From an antitrust perspective, that means approaching these markets with nuance. Broadcast is neither insulated from competition nor irrelevant to it. Broadcast remains an important part of the media ecosystem, and transactions or conduct affecting broadcast markets can have meaningful competitive implications. At the same time, the broader context in which broadcast operates must inform how those implications are assessed.
Let me close with a final thought. In a high profile industry like media, there is always a temptation to react — to focus on the most immediate concern or the most vocal complaint. But effective antitrust enforcement cannot be driven by shiny objects or loud voices. It has to be grounded in the law, in evidence, and in a clear understanding of how markets are actually working. Antitrust enforcement must consider how transactions and conduct will impact future incentives and constraints on the human ingenuity to bring new and better products to market.
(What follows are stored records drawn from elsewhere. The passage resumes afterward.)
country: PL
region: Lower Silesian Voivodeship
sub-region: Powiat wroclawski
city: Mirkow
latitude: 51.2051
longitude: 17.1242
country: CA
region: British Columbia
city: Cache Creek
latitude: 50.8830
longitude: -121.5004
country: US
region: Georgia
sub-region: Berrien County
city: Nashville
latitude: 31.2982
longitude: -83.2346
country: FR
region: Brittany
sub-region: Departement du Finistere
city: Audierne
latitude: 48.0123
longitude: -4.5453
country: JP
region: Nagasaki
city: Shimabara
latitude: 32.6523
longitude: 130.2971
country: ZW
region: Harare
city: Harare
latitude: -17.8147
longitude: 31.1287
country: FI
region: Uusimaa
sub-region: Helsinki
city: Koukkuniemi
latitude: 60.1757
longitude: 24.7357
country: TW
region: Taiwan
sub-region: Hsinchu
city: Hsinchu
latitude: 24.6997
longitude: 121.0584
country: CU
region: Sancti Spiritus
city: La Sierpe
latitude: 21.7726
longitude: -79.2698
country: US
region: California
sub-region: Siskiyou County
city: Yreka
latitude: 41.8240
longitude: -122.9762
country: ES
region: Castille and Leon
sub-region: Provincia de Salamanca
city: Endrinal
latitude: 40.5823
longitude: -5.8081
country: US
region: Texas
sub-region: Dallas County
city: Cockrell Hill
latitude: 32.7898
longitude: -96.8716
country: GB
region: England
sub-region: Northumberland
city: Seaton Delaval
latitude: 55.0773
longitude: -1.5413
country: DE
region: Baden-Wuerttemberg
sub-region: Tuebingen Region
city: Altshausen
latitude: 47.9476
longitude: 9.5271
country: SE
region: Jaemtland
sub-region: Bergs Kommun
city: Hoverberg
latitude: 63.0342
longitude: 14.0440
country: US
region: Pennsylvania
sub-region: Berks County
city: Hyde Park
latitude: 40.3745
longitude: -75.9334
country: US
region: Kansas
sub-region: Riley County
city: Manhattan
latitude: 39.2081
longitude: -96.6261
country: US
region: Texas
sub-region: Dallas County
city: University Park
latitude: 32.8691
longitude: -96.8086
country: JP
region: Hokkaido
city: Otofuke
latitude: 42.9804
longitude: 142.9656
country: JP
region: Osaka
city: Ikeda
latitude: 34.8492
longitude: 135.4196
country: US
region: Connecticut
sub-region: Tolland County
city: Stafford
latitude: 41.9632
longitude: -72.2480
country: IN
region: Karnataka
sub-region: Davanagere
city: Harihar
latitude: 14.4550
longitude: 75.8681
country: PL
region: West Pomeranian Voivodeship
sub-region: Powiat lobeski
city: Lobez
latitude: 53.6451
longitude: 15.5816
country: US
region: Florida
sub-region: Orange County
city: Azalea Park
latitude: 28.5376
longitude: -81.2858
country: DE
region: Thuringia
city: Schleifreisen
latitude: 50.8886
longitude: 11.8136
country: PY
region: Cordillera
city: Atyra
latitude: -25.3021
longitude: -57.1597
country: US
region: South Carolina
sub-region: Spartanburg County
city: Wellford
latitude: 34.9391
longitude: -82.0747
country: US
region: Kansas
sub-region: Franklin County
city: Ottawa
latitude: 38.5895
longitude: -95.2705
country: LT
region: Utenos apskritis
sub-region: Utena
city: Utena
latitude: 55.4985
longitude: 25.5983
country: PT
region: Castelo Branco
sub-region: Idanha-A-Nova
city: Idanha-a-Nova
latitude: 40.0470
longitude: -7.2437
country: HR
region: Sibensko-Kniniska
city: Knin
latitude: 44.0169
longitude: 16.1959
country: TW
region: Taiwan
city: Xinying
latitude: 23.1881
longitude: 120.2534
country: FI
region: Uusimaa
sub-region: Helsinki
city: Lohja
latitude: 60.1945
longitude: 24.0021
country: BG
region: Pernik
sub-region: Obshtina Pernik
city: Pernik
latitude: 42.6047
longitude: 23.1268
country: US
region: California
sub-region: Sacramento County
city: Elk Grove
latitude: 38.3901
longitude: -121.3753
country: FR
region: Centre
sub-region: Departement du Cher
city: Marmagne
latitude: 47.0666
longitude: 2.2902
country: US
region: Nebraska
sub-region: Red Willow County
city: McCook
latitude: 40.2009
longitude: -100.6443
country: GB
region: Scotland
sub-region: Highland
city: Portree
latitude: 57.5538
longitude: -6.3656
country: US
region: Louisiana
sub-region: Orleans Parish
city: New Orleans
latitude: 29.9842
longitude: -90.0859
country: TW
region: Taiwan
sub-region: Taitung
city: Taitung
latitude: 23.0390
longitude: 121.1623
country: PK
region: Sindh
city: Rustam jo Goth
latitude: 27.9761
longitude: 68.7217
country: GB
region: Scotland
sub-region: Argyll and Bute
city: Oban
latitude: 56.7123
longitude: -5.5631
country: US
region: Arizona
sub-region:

These factors require DOJ to focus on the issues that matter most for competition, rather than trying to address every concern, particularly when other enforcers and regulators have authority and resources to address more local or industry-specific concerns. It requires engaging with new technologies and market realities without losing analytical rigor. And it requires a measure of humility — recognizing that markets change, that our understanding evolves, and that getting it right matters more than acting quickly or satisfying the loudest voices today.
The DOJ’s federal antitrust enforcement objective is not to preserve any particular model of media or to favor one set of participants over another. It is to ensure that as this industry continues to evolve, it does so in a way that preserves competition — so that innovation continues, consumers benefit, and the institutions represented in this room can adapt and thrive.
As my boss says: “It’s not personal. It’s strictly business.” Thank you.
[1] The Godfather Part II (Paramount Pictures 1974).
[2] Murphy v. NCAA, 584 U.S. 453 (2018).
[3] As more states legalise gambling, what next for Las Vegas?, The Economist (Apr. 6, 2026), https://www.economist.com/united-states/2026/04/06/as-more-states-legalise-gambling-what-next-for-las-vegas.
[4] U.S. Const. amend X.
[5] See Augustine, Confessions, bk. 1 (Maria Boulding trans., New City Press 1997) (“You have made us and drawn us to Yourself, and our heart is unquiet until it rests in You.”).